As long as the political taboo on raising taxes endures, the service will be in financial peril. 

It has long been clear that the NHS is in financial ill-health. But today's figures, conveniently delayed until after the Conservative conference, are still stunningly bad. The service ran a deficit of £930m between April and June (greater than the £820m recorded for the whole of the 2014/15 financial year) and is on course for a shortfall of at least £2bn this year - its worst position for a generation. 

Though often described as having been shielded from austerity, owing to its ring-fenced budget, the NHS is enduring the toughest spending settlement in its history. Since 1950, health spending has grown at an average annual rate of 4 per cent, but over the last parliament it rose by just 0.5 per cent. An ageing population, rising treatment costs and the social care crisis all mean that the NHS has to run merely to stand still. The Tories have pledged to provide £10bn more for the service but this still leaves £20bn of efficiency savings required. 

Speculation is now turning to whether George Osborne will provide an emergency injection of funds in the Autumn Statement on 25 November. But the long-term question is whether anyone is prepared to offer a sustainable solution to the crisis.
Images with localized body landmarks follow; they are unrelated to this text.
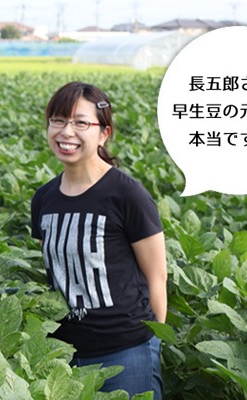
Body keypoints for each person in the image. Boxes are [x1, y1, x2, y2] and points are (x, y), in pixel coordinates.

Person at [30, 82, 167, 399]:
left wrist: (152, 343)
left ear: (104, 132)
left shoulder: (127, 195)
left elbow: (157, 277)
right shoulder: (44, 199)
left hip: (126, 350)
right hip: (65, 353)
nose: (67, 132)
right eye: (58, 121)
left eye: (81, 123)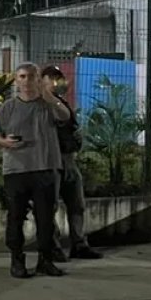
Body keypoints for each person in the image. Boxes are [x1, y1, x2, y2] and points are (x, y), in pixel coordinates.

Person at [0, 62, 70, 279]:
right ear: (16, 80)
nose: (26, 82)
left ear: (38, 80)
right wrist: (5, 142)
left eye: (31, 77)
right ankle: (17, 260)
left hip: (45, 168)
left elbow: (65, 116)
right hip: (16, 170)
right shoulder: (8, 107)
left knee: (45, 218)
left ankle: (46, 260)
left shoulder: (48, 105)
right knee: (16, 217)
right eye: (22, 77)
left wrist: (50, 96)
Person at [40, 65, 101, 262]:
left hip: (68, 159)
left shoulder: (60, 102)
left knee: (77, 204)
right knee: (49, 207)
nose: (56, 83)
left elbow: (69, 123)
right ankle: (53, 246)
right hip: (49, 161)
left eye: (58, 78)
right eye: (52, 79)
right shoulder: (40, 104)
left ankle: (79, 244)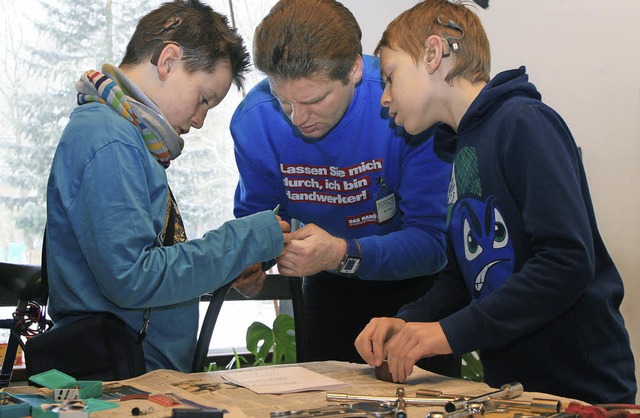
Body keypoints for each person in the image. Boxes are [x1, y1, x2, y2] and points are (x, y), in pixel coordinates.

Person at [354, 0, 636, 404]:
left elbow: (566, 262)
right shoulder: (459, 149)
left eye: (390, 76)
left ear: (433, 55)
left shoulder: (524, 123)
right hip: (513, 388)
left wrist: (447, 335)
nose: (384, 97)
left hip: (580, 389)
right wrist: (408, 322)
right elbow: (461, 279)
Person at [45, 0, 290, 374]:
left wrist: (228, 266)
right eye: (203, 99)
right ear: (168, 61)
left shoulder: (126, 139)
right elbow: (133, 278)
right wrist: (245, 239)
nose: (199, 120)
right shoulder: (110, 140)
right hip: (121, 371)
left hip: (136, 365)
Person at [230, 0, 459, 376]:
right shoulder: (254, 123)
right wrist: (255, 259)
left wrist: (341, 252)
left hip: (418, 288)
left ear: (354, 68)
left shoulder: (403, 106)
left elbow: (433, 243)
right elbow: (261, 221)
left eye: (314, 100)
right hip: (329, 285)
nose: (297, 119)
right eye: (283, 101)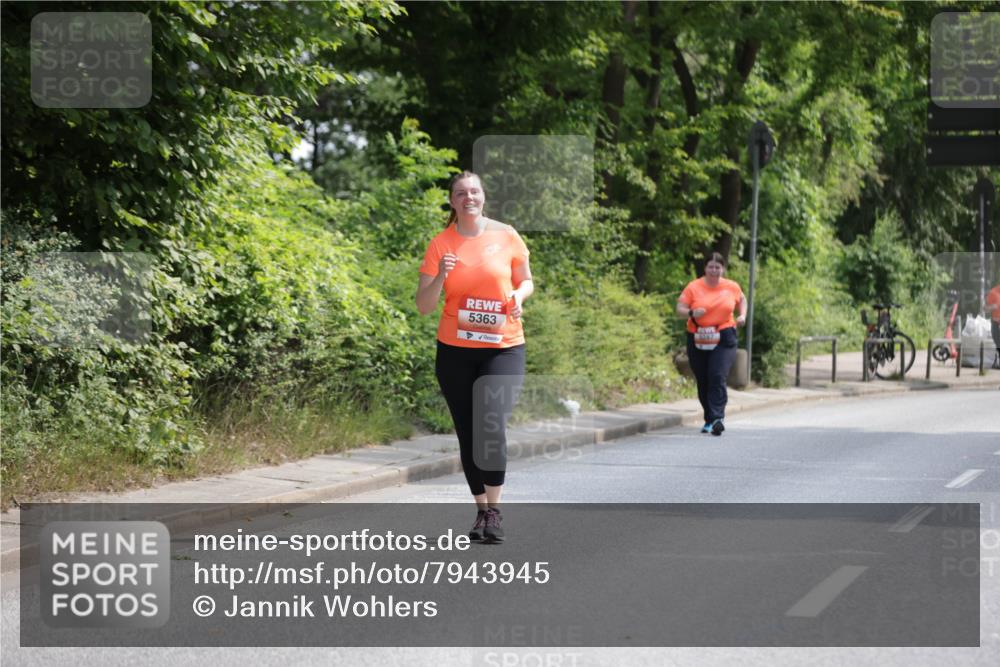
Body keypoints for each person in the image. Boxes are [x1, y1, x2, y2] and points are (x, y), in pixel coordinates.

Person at [416, 171, 533, 543]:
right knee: (468, 433)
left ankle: (495, 509)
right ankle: (481, 511)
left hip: (504, 346)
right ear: (452, 201)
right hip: (455, 351)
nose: (469, 197)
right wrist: (440, 277)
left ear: (483, 196)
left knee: (491, 425)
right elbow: (423, 305)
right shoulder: (440, 244)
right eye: (461, 193)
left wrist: (518, 297)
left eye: (475, 191)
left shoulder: (507, 235)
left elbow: (526, 280)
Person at [676, 252, 747, 436]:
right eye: (711, 267)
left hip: (724, 335)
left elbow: (742, 299)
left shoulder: (731, 286)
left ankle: (717, 418)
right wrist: (692, 313)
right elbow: (679, 309)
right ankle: (709, 417)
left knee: (717, 375)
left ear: (723, 268)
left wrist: (742, 315)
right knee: (703, 378)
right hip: (697, 335)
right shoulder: (694, 287)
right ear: (705, 268)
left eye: (718, 267)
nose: (714, 270)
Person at [987, 283, 1000, 367]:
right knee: (998, 344)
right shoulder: (993, 293)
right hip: (996, 323)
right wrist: (992, 307)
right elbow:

Health experts argue that only a rise in general taxation (income tax, VAT, national insurance), patient charges or a hypothecated "health tax" will secure the future of a universal, high-quality service. But the political taboo against increasing taxes on all but the richest means no politician has ventured into this territory. Shadow health secretary Heidi Alexander has today called for the government to "find money urgently to get through the coming winter months". But the bigger question is whether, under Jeremy Corbyn, Labour is prepared to go beyond sticking-plaster solutions. 

George Eaton is political editor of the New Statesman.